28 Mar New & Improved Accounting Rules for Prepaid Cards
Many types of prepaid stored-value products are growing in popularity. In 2015, for example, Americans spent roughly $130 billion on prepaid gift cards, up six percent from 2014. Other examples include telecommunication cards and travelers checks. Prepaid cards can come in both physical and digital forms.
When a prepaid card is sold, the issuer records a liability. Revenues usually are not recorded on the income statement until the card is redeemed. But the accounting waters are muddier when cards are purchased at one merchant for use at another.
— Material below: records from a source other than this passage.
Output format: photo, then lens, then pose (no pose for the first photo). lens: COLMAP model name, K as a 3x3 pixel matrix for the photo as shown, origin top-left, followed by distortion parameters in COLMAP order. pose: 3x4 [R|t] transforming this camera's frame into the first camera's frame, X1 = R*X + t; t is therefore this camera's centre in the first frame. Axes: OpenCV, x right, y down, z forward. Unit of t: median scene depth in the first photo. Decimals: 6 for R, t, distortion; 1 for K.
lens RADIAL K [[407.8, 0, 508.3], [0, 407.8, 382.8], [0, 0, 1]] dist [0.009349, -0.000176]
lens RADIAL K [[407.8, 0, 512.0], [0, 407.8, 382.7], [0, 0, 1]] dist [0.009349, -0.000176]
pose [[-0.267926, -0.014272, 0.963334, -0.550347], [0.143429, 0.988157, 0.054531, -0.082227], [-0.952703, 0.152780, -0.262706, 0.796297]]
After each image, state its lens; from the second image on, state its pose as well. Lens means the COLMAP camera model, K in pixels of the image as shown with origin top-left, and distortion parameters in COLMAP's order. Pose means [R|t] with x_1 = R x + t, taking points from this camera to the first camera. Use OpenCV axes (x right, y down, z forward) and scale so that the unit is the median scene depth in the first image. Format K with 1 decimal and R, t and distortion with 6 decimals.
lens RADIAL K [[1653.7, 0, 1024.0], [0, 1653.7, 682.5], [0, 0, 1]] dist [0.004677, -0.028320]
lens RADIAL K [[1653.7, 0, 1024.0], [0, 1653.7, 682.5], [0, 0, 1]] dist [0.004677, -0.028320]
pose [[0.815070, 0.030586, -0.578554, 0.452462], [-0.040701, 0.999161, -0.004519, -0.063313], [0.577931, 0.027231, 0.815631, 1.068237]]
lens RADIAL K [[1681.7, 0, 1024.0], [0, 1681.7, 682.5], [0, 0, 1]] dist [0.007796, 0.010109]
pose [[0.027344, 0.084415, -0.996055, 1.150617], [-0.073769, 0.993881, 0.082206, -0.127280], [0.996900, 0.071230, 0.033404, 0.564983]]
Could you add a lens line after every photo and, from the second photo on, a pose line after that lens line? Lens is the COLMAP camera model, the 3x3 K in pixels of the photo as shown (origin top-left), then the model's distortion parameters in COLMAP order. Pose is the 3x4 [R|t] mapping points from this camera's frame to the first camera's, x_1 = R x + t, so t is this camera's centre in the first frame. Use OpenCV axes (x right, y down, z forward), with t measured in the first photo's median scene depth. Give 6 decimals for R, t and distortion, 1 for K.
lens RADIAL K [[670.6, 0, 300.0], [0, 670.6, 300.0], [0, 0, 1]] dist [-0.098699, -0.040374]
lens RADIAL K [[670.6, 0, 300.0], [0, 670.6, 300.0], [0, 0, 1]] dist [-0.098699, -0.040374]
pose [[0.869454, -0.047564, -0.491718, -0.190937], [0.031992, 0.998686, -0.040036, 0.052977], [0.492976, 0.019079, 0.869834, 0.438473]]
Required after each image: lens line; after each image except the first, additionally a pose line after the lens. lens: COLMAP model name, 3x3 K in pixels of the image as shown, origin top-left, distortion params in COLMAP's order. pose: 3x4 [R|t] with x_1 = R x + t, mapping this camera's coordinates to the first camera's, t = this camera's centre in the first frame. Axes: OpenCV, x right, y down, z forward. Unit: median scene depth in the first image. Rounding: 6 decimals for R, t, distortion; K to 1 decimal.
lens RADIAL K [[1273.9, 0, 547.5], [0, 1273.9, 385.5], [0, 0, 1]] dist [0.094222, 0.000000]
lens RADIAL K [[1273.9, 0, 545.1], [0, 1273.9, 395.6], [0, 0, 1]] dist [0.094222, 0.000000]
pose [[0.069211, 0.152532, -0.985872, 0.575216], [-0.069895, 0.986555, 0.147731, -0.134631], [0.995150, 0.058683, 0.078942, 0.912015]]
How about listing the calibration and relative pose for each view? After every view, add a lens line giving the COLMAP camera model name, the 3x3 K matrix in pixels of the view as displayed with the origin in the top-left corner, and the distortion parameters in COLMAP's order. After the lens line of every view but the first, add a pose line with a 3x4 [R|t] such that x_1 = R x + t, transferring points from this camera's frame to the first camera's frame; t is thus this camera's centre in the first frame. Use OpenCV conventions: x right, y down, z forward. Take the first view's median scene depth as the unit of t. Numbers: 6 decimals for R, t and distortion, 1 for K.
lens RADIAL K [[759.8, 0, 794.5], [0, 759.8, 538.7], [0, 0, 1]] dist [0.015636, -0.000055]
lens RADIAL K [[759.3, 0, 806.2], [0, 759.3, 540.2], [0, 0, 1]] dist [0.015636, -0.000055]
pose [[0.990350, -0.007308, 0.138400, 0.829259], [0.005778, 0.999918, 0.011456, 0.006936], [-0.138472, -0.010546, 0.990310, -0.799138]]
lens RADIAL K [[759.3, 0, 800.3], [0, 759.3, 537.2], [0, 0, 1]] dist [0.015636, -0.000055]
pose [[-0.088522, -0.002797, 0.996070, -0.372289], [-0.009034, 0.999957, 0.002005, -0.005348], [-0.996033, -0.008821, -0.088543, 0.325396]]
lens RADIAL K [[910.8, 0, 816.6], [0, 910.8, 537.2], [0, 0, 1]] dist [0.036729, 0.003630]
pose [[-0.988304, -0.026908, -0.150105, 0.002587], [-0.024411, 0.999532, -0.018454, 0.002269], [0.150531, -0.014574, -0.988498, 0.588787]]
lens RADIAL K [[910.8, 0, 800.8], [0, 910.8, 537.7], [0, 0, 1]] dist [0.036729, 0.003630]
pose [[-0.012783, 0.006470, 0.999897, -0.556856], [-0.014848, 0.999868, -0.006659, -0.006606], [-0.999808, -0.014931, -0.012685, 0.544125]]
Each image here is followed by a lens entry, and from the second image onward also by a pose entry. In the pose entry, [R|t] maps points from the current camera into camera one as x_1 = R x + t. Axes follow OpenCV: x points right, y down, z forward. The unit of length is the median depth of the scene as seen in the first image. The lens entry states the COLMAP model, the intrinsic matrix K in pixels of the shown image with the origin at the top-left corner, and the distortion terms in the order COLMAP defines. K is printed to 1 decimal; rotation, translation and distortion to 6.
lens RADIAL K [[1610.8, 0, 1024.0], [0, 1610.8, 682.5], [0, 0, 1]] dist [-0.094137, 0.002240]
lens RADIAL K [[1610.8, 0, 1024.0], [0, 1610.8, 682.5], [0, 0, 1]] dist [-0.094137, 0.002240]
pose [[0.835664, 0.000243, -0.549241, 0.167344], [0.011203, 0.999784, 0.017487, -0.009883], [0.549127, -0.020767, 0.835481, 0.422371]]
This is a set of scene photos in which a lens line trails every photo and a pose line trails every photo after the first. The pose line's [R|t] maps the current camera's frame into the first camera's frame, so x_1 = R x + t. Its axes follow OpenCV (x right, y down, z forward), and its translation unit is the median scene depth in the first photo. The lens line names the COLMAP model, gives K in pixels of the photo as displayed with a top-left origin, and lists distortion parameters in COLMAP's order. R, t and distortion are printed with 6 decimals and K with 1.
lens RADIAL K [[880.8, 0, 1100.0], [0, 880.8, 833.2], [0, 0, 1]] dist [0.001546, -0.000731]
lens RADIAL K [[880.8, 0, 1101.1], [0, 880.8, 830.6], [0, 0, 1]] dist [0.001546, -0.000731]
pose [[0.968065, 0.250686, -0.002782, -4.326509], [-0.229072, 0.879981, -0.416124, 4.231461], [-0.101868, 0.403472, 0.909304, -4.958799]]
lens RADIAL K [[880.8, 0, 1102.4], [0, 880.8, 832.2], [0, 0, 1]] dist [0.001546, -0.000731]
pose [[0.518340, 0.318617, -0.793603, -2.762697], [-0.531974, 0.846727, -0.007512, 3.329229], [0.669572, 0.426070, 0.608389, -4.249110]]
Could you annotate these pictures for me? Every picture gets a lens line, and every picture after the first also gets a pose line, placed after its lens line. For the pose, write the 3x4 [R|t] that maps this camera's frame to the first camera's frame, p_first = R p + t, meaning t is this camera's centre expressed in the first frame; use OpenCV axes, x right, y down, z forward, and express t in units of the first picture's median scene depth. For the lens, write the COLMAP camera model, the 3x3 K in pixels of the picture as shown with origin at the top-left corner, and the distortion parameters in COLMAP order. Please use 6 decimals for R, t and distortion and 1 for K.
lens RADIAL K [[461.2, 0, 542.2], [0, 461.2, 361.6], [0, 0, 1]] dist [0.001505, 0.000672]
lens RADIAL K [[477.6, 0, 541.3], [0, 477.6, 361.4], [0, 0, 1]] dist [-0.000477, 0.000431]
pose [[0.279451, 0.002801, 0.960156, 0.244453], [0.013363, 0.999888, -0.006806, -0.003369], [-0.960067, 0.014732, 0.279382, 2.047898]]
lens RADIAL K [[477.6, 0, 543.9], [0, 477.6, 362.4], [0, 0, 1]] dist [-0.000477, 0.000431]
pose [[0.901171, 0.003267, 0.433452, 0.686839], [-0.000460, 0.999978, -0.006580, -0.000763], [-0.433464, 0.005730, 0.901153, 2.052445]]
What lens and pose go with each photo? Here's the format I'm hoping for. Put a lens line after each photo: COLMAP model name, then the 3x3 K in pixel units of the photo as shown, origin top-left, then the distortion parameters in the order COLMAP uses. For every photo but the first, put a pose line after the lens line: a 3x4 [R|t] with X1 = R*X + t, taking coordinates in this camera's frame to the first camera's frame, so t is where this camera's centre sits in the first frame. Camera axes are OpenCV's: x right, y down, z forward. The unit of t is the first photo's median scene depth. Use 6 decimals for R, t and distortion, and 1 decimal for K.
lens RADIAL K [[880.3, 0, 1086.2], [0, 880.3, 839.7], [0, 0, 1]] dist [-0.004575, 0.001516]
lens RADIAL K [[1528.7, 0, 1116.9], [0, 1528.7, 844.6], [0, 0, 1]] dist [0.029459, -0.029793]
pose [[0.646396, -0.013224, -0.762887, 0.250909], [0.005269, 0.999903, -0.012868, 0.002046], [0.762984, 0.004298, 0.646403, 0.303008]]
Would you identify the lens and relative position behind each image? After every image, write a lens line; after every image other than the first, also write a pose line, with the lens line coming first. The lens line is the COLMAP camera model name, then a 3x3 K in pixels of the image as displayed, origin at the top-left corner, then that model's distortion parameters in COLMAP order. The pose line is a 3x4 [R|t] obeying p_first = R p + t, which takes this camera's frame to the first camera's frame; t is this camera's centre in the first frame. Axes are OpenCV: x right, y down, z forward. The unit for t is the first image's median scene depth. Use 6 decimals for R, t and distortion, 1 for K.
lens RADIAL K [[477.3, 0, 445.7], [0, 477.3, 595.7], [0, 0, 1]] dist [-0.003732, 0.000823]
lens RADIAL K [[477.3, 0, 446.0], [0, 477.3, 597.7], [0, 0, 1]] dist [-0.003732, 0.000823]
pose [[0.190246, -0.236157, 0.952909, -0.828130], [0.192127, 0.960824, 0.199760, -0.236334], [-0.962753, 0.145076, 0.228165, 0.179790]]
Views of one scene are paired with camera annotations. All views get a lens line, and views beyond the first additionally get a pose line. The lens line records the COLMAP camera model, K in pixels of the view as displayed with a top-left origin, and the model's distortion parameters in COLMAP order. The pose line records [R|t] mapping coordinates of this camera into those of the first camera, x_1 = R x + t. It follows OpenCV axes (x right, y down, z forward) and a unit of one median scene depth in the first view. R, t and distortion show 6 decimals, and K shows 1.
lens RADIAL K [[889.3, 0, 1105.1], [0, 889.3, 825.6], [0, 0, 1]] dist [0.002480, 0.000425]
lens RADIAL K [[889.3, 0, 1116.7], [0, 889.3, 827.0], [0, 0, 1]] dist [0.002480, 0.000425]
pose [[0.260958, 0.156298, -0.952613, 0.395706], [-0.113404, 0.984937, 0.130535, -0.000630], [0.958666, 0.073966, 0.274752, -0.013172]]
Recently, the FASB provided some clarification.
When issuers sell prepaid cards redeemable at third-party merchants, they recognize liabilities for obligations to provide the cardholder with the ability to purchase goods or services at third-party merchants. As a cardholder redeems the card, the issuer’s liability is extinguished.
At the same time, the issuer incurs a liability to the merchant that provided the goods or services. That liability is extinguished in cash through a settlement process. In some cases, however, a prepaid card may be unused wholly or partially for an indefinite time period.
How are unspent balances reported by issuers acting as intermediaries? Historically, the accounting treatment has been inconsistent.
In March, the FASB published Accounting Standards Update (ASU) No. 2016-04, Liabilities — Extinguishments of Liabilities (Subtopic 405-20): Recognition of Breakage for Certain Prepaid Stored-Value Products. It says that liabilities generated by sales of prepaid cards are financial liabilities.
Although the revenue recognition guidance does not generally apply to financial liabilities, ASU 2016-04 provides an exception, requiring a card’s unredeemed dollar value to be accounted for by following the revenue standard’s guidance for customers’ unexercised rights. For calendar-year public companies, the new standard is effective in 2018. Private companies have an extra year to comply.